▶ **Задание a**: В каком произведении, согласно отрывку о природе поэта, «естество» поэта раскрыто с такой яркостью, как ни в одном другом произведении русской литературы?

▶ **Текст для чтения**:

________________

Но внутренний мир художника сложен, душа его тайна, и эта тайна еще никем не разгадана, да, вероятно, ее никогда никто и не разгадает: ни психологи, ни критики, ни историки литературы. Пытались не раз, и всегда неудачно; хотя психологи производили даже анкеты. Тем драгоценнее художественные произведения, в которых автор вводит читателя в свое святая святых и дает возможность понять свое мироощущение и миропонимание.

В русской литературе нет ни одного произведения, в котором «естество» поэта было бы раскрыто с такой яркостью, как в «Цикадах». Поэты — великие счастливцы, но вместе с тем и великие мученики, потому что природа их двойственна: с одной стороны, они — «ненасытные рабы Майи», с другой — «ощутители Нирваны». Отсюда их великая радость и способность остро ощущать счастье, отсюда же их великая скорбь и тоска. Они испытывают страшное чувство связанности с Всебытием и не менее страшное сознание неминуемого исчезновения в нем. Они отличаются «способностью особенно сильно чувствовать не только свое время, но и чужое, прошлое, не только свою страну, свое племя, но и другие, чужие, не только самого себя, но и прочих, т.е., как принято говорить, способностью перевоплощения»… «Это люди, одаренные великим богатством восприятий, полученных ими от своих бесчисленных предшественников, чувствующие бесконечно далекие звенья Цепи, существа, дивно воскресившие в своем лице силу и свежесть своего райского праотца, его телесности. Это люди райски чувственные в своем мироощущении, но, увы, Рая уже лишенные. Отсюда и великое их раздвоение: мука ухода из Цепи, разлука с нею, сознание тщеты ее… и сугубого, страшного очарования ею».

________________

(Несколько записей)

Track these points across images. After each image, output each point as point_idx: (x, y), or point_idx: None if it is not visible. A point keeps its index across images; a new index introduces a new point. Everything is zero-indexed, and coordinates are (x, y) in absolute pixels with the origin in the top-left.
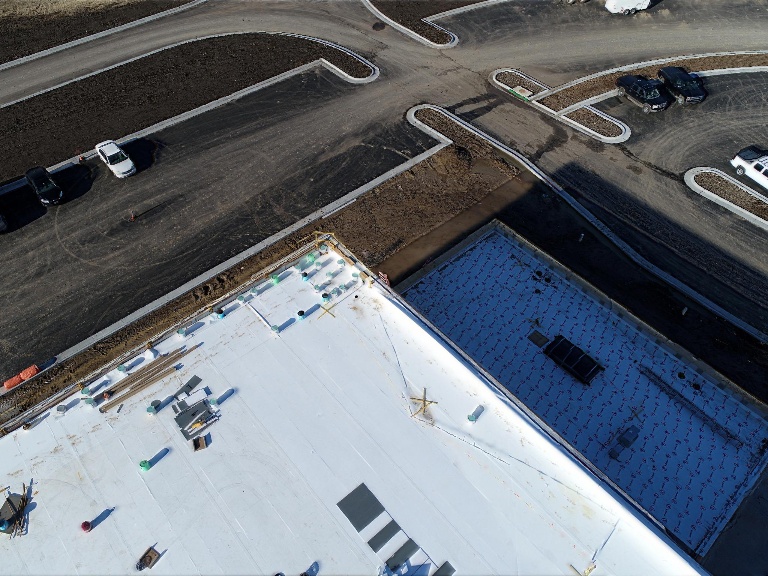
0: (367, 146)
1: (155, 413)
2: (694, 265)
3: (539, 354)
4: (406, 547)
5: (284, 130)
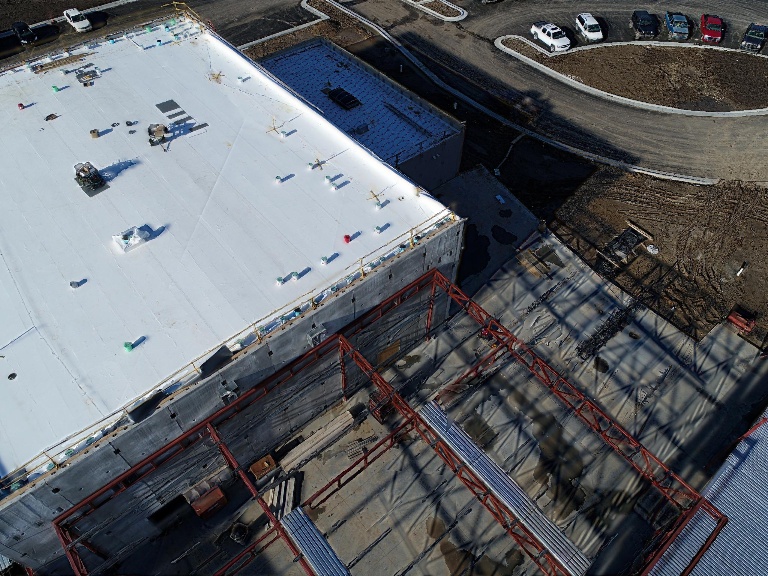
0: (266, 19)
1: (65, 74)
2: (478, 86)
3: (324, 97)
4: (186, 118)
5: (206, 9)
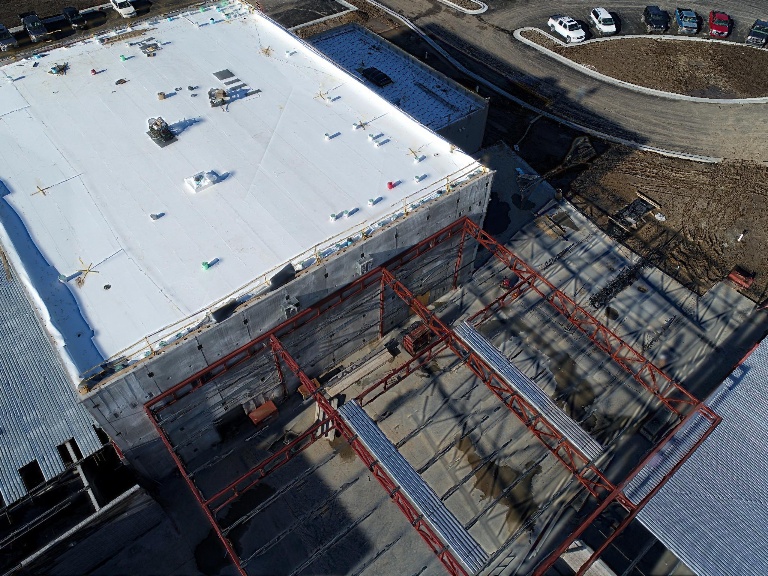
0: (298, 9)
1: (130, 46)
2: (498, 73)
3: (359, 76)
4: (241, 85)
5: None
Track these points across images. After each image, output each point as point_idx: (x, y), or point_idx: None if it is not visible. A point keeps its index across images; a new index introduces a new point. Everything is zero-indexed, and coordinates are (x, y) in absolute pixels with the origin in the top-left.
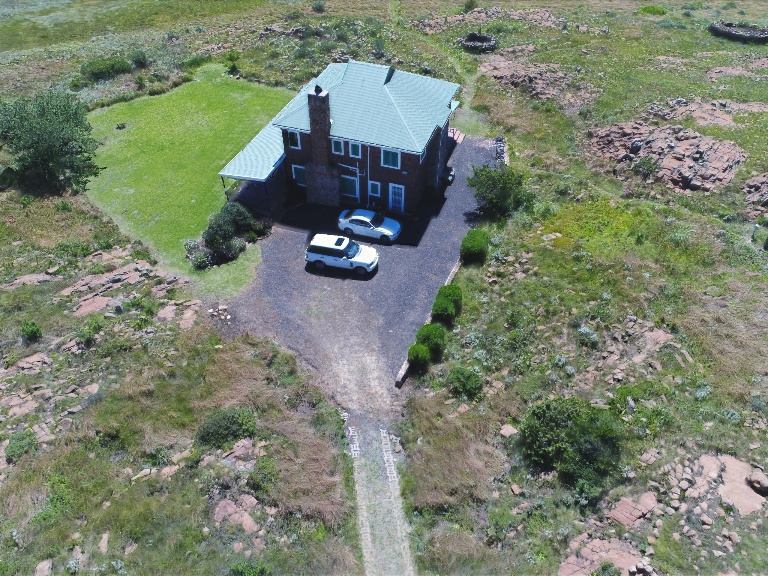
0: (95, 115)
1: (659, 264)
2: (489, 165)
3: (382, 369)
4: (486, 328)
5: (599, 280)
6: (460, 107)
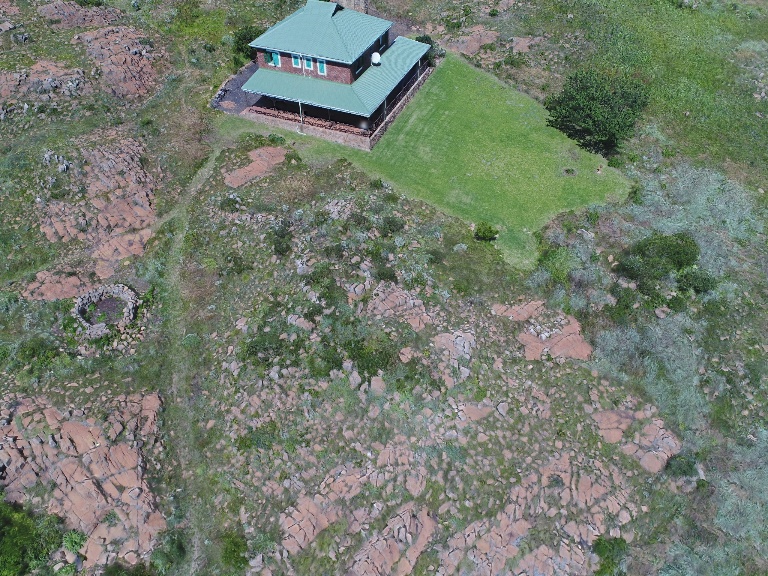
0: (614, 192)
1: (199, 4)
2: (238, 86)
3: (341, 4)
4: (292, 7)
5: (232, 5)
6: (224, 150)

________________

▶ **Задание b**: Выведите все записи выше в виде JSON-списка строк, где каждой строке записей соответствует одна строка списка. Пустые строки пропустите, а строки с картинками в ответ не включайте.

▶ **Решение a**: В «Цикадах».

▶ **Решение b**:
[
  "Track these points across images. After each image, output each point as point_idx: (x, y), or point_idx: None if it is not visible. A point keeps its index across images; a new index introduces a new point. Everything is zero-indexed, and coordinates are (x, y) in absolute pixels with the origin in the top-left.",
  "0: (367, 146)",
  "1: (155, 413)",
  "2: (694, 265)",
  "3: (539, 354)",
  "4: (406, 547)",
  "5: (284, 130)",
  "0: (266, 19)",
  "1: (65, 74)",
  "2: (478, 86)",
  "3: (324, 97)",
  "4: (186, 118)",
  "5: (206, 9)",
  "0: (298, 9)",
  "1: (130, 46)",
  "2: (498, 73)",
  "3: (359, 76)",
  "4: (241, 85)",
  "5: None",
  "Track these points across images. After each image, output each point as point_idx: (x, y), or point_idx: None if it is not visible. A point keeps its index across images; a new index introduces a new point. Everything is zero-indexed, and coordinates are (x, y) in absolute pixels with the origin in the top-left.",
  "0: (95, 115)",
  "1: (659, 264)",
  "2: (489, 165)",
  "3: (382, 369)",
  "4: (486, 328)",
  "5: (599, 280)",
  "6: (460, 107)",
  "0: (614, 192)",
  "1: (199, 4)",
  "2: (238, 86)",
  "3: (341, 4)",
  "4: (292, 7)",
  "5: (232, 5)",
  "6: (224, 150)"
]